TEXTE FOURNI >>
============

Louis Philippe détails du gisant

Louis PhilippeLouis Philippe Ier roi des Français 1830-1848.

En 1830, la révolution des « Trois Glorieuses » renverse Charles X, qui abdique (avec le contre-seing de son fils le dauphin) en faveur de son petit-fils le duc de Bordeaux. Charles X institue le duc d’Orléans comme « lieutenant-général du royaume ».

Louis-Philippe se fait proclamer par la Chambre des députés « roi des Français » (et non « de France »). Ce nouveau titre, déjà porté par Louis XVI de 1789 à 1792, est une innovation constitutionnelle liant la nouvelle monarchie populaire au peuple, et plus au pays, au territoire. Il s’agit donc d’une monarchie contractuelle fondée sur un Pacte entre le roi et les représentants de la nation.[1] Un autre symbole fort de la nouvelle monarchie, appelée « Monarchie de Juillet », est l’adoption du drapeau tricolore pour remplacer le drapeau blanc de la Restauration. Cette arrivée au pouvoir à la faveur d’un soulèvement populaire vaut à Louis-Philippe l’hostilité des cours européennes et le surnom de « roi des barricades » ou encore « Roi bourgeois ».

Une crise économique en 1846–1848, liée aux actions du parti républicain qui organise la campagne des Banquets amène le peuple à une nouvelle révolution contre le roi lorsque celui-ci interdit le banquet du 22 février 1848.

Devant le déroulement de l’insurrection, Louis-Philippe abdique le 24 février 1848 en faveur de son jeune petit-fils « Louis-Philippe II » (son fils et héritier, le prince royal Ferdinand-Philippe, étant mort dans un accident quelques années auparavant). Craignant de subir le même sort que Louis XVI et Marie-Antoinette, il se déguise et quitte Paris. Voyageant dans une voiture banale sous le nom de Mr Smith, il s’enfuit en Angleterre.

Cependant l’Assemblée nationale, quoique prête, de prime abord, à accepter son petit-fils comme roi, change d’avis, et suit l’opinion publique, décidant de proclamer la Deuxième République.

Louis-Philippe et sa famille vivent en Angleterre jusqu’à sa mort (le 26 août 1850) à Claremont (Surrey). En 1876, son corps ainsi que celui de sa femme la reine Amélie (26 avril 1782 – 24 mars 1866) sont ramenés à la Chapelle royale, la nécropole familiale que sa mère a fait construire en 1816 à Dreux et qu’il a lui-même fait agrandir dans les années 1820.

============

DONNÉES EXTRAITES >>
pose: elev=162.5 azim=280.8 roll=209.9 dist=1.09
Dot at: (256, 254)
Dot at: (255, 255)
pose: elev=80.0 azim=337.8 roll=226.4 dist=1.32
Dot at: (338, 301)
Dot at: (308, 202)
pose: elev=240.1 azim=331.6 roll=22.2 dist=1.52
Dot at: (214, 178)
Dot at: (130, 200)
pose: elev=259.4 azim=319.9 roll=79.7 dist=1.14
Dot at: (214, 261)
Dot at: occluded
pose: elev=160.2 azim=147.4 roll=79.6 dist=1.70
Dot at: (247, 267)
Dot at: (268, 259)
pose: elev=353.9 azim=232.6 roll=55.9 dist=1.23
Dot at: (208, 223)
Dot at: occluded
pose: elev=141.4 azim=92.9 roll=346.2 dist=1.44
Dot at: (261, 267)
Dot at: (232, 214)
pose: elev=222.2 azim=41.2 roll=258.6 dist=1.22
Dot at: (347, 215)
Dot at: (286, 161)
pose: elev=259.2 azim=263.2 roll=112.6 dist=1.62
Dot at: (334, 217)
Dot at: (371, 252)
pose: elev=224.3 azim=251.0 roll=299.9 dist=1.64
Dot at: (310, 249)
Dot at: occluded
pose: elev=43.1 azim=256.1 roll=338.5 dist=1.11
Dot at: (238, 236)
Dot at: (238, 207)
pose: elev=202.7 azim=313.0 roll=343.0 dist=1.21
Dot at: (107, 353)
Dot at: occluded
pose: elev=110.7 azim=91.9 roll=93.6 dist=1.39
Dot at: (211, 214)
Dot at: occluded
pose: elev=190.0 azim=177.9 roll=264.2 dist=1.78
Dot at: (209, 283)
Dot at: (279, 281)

============

CONSIGNE >>
Recopiez, s'il vous plaît, le passage du texte sur Louis-Philippe qui va de « Cependant l’Assemblée nationale, quoique » jusqu'à « les années 1820. » inclus. Appuyez-vous uniquement sur le texte.

RÉPONSE >>
Cependant l’Assemblée nationale, quoique prête, de prime abord, à accepter son petit-fils comme roi, change d’avis, et suit l’opinion publique, décidant de proclamer la Deuxième République.

Louis-Philippe et sa famille vivent en Angleterre jusqu’à sa mort (le 26 août 1850) à Claremont (Surrey). En 1876, son corps ainsi que celui de sa femme la reine Amélie (26 avril 1782 – 24 mars 1866) sont ramenés à la Chapelle royale, la nécropole familiale que sa mère a fait construire en 1816 à Dreux et qu’il a lui-même fait agrandir dans les années 1820.